Hallie Shoffner, the Democratic Senate nominee in Arkansas, has repeatedly blasted her opponent Sen. Tom Cotton (R.) for supporting the war in Iran, which she says has caused gas prices to spike in recent weeks. But Shoffner previously joined a left-wing climate group due to its explicit support for a carbon tax experts said would cause price hikes for Americans.
Shoffner said in 2020 that she joined Citizens' Climate Lobby, a nonprofit based in Coronado, Calif., because it had advocated for the Energy Innovation and Carbon Dividend Act, a bill she argued provides a solution "as real and immediate as climate change itself." The bill—which was first introduced in the House in 2018, but has not received a floor vote—taxes fossil fuels, charging companies $15 per metric ton of carbon emissions at its onset before increasing the fee by $10 or $15 each year based on emission levels.
The Washington Free Beacon previously reported that the legislation, if passed, would have a particularly acute impact on farmers, including those in Arkansas who Shoffner has claimed during her campaign to "fight for" as a lifelong farmer herself. The cost of corn, for example, would increase 16 percent after 10 years and corn exports would decrease 5 percent under the bill, according to an Iowa State University analysis. The export decline alone could cost American farmers roughly $700 million a year.

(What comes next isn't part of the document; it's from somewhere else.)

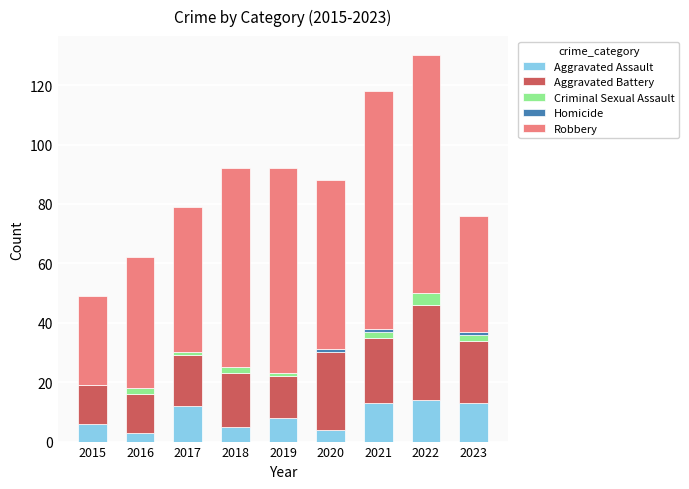

What is the highest value of the Aggravated Assault series?

14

"It would squeeze already thin margins, reduce competitiveness against foreign producers who face no similar tax, and hit rural communities first and hardest," American Energy Institute CEO Jason Isaac told the Free Beacon in February.

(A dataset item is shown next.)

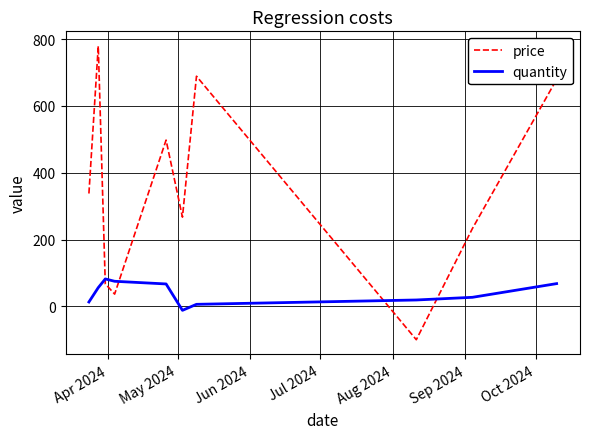

How many series are shown in this chart?

2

That hasn’t stopped her from repeatedly attacking Cotton over high prices at the pump. Shoffner argued that, because Cotton has supported the war in Iran while serving on the Senate Select Intelligence Committee, he is responsible for higher gas prices that have come during the war.

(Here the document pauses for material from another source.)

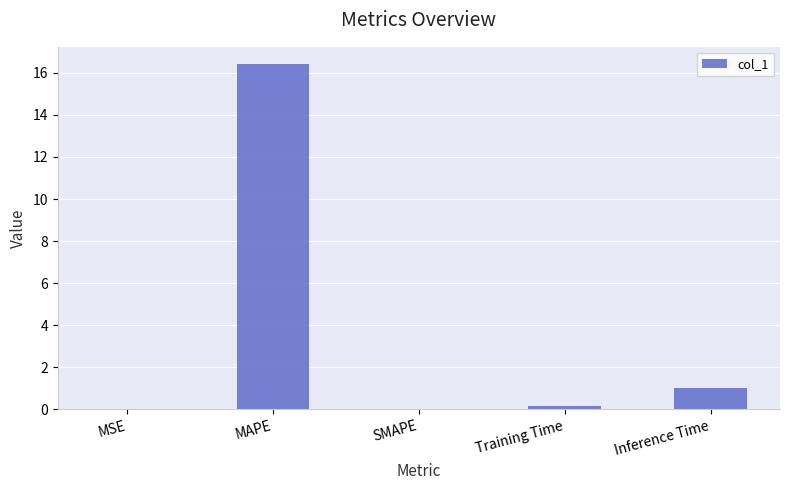

How many distinct data groups are displayed?

1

"Arkansan families were already struggling before the war in Iran because of inflation and because nobody has good health care," Shoffner said in a recent video posted on social media. "Tom Cotton has everything to do with $4 per gallon gas. No, the people of Arkansas do not buy that we had to go to war with Iran. Tom, you cannot blame anyone else for these high gas prices. Just because you can afford to buy gas right now does not mean that your constituents can."
According to the latest AAA data, the average price of gas in Arkansas is $3.89 a gallon, roughly $1.26-a-gallon more expensive than it was prior to the Iran war. Gas prices in Arkansas, though, remain some of the least expensive in the nation and have decreased by about $0.15 over the last week. Cotton and President Donald Trump have said that higher pump prices would be a worthy and temporary sacrifice for a much-weakened Iranian regime and greater stability in the Middle East.
Although Shoffner has been quick to criticize Cotton over high gas prices, she has been less eager to talk about the record gas prices experienced during the Biden administration. When asked about how gas prices were higher under former president Joe Biden, she told a user on X to "cry about four years ago if you like."
"Tom Cotton says that gas prices were high under Biden because of electric vehicle policies. Who cares? That was four years ago. We live in 2026," she added in a separate post.
Shoffner, who made several small-dollar donations to former president Joe Biden’s and former vice president Kamala Harris’s presidential campaigns totaling $416, according to Federal Election Commission records, supported their administration’s landmark climate spending bill, the Inflation Reduction Act. She wrote in 2022 that the legislation was a "promising development for Arkansas farmers" and addresses "the root cause of the agriculture sector’s challenges: climate change."
The Inflation Reduction Act was designed to force a rapid green energy transition in the United States and incentivize Americans to buy electric vehicles. Researchers at the University of Pennsylvania’s Wharton School estimated the bill’s climate provisions would cost Americans more than $1 trillion.